At Victoria Square we ran into Dave, a newbie. I joined Dave and said farewell to Darrel and Ryan, and Dave and I walked up King William Street as the other two went down Wakefield.

Dave is interesting. Intelligent, articulate. We talked politics. He wanted to discuss specific injustices with emotion. I wanted to illuminate general principles with compassion. After several rounds of this we got onto personal stories and I learnt about the incidents that brought us to meeting. Bitter, strange, and hilarious tales. He missed three buses home while we spoke.

Then I excused myself and walked along Rundle Mall.

- Past two plainclothes police busting three youngsters;
- Past a crowd of workmates, all male, who had gone to dinner together;
- Past the window of a shop where I admires the glistening elegant leather man-bag;
- Past Mick and Roy, a gay couple whom I had last met on the train arguing bitterly with one another

In this way I walked down to Rundle Street East to my favorite café, Al Frescoes, and a nice guy invited me to drink my coffee with him sharing the heater at one of the outside tables. His name was Ben, and we talked about geek stuff. After my first coffee and half a second, he left, allowing me to do the written work of the curriculum I’m engaged in at the moment for half an hour.

Out of twenty one questions I answered twenty, and the last one I still need to do before I sleep. I am half way through the curriculum, and it has taken two years to get here.
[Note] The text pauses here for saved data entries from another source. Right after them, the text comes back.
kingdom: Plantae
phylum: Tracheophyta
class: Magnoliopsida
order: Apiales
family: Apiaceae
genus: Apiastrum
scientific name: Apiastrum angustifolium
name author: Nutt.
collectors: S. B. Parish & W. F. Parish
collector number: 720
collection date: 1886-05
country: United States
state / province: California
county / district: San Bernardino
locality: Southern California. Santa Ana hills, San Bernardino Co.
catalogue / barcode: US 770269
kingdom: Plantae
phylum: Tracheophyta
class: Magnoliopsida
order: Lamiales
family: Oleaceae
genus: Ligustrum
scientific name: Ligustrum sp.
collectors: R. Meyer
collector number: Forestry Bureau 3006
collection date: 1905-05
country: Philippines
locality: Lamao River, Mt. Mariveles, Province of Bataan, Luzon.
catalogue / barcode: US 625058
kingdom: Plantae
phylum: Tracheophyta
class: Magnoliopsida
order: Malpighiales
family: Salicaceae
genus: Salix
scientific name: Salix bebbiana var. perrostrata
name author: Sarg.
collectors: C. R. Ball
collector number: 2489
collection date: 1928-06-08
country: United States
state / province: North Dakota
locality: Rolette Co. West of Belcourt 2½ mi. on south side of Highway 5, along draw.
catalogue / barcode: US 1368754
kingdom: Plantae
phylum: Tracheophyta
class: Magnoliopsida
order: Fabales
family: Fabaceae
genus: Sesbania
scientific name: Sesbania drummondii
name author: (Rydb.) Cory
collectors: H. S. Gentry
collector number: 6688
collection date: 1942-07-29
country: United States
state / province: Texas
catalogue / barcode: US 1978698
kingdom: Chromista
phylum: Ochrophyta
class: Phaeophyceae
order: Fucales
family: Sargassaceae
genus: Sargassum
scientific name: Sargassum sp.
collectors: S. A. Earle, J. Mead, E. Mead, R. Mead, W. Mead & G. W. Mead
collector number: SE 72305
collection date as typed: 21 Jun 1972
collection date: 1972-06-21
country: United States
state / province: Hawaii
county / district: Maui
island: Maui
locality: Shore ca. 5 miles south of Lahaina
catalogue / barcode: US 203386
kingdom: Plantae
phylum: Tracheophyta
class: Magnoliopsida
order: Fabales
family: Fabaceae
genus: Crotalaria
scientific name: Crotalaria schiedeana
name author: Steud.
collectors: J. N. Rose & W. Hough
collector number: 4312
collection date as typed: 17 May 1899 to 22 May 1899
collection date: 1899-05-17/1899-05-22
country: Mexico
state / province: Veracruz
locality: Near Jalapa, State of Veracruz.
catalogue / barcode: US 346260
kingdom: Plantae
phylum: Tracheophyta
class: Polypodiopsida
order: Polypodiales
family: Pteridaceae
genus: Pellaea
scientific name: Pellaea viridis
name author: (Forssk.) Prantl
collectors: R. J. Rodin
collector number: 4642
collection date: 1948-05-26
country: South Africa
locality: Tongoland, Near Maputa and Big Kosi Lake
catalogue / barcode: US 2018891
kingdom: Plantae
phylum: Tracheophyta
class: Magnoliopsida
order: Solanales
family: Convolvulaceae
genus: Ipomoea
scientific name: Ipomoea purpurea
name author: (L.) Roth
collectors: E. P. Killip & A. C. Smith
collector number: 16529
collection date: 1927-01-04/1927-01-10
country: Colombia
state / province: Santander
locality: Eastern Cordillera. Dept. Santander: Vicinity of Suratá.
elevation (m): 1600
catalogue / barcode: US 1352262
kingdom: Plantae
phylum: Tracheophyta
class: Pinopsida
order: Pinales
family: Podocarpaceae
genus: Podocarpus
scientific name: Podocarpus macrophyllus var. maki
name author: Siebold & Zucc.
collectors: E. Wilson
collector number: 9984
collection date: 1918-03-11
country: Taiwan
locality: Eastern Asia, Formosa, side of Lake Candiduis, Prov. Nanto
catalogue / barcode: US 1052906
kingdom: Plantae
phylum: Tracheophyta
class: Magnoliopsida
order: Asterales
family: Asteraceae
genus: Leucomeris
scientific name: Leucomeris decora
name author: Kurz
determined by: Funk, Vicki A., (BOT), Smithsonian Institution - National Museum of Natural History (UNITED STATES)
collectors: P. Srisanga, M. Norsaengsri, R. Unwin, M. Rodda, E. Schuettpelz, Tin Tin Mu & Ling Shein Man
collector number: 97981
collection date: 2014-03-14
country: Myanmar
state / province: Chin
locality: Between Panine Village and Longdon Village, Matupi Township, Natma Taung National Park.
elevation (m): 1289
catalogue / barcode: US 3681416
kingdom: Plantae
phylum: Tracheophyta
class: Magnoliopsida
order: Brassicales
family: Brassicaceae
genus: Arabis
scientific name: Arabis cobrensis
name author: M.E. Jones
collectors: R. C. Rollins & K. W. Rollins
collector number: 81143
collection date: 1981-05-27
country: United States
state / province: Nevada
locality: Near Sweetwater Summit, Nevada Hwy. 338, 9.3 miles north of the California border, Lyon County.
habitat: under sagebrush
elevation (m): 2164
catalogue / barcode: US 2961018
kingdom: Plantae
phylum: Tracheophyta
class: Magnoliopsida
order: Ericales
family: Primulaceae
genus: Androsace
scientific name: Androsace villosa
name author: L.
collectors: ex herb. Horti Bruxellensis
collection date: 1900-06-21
Feeling good, I walked briskly up to King William Road through chilly empty streets. On the bus home I sat under the light and wrote a prayer expressing my hopes and dreams and sense of anticipation for the good things coming to me. Then I planned my day tomorrow, and I was home.

I walked across South Road and down behind the stationery shop and down to the train tracks where I picked some fresh rosemary and put it in my pocket.

At home I petted Shakti my Siamese, emptied my pockets and bags, and plugged my laptop to the power. I read online interviews with Kim Stanley Robinson for half an hour before my stomach said hello. I drank three glasses of water but the tummy wanted food.

So I heated grapeseed oil in a nonstick frypan and threw in the hand-rubbed rosemary and hand-rubbed mixed herbs. A sweet smell rose. I leaned over, inhaled, and felt great.

I added chopped garlic, ginger , ground black pepper and half an onion. As it all simmered down nicely I put on a pot of hot tap water and added oil, salt, fetuccini pasta and pre-soaked borlotti beans from the fridge. (I had forgotten I soaked the last of my borlottis two days ago and the discovery was sweet because borlottis cook fast. Not quite as fast as the pasta, which would be a bit too soft, but fast enough to cook in the pot with the pasta without reducing the fetuccini to fudge.)

Then I took the frypan off the heat and added two spoonfuls of basil pesto that hissed gently and stuck to the translucent onion.

Soon the fetuccini and borlottis were soft. I drained the graywater and threw them into the rosemary sauce and mixed them through and through. I sat down in front of the heater with Kim Stanley Robinson's 'Blue Mars' to read for company while I ate.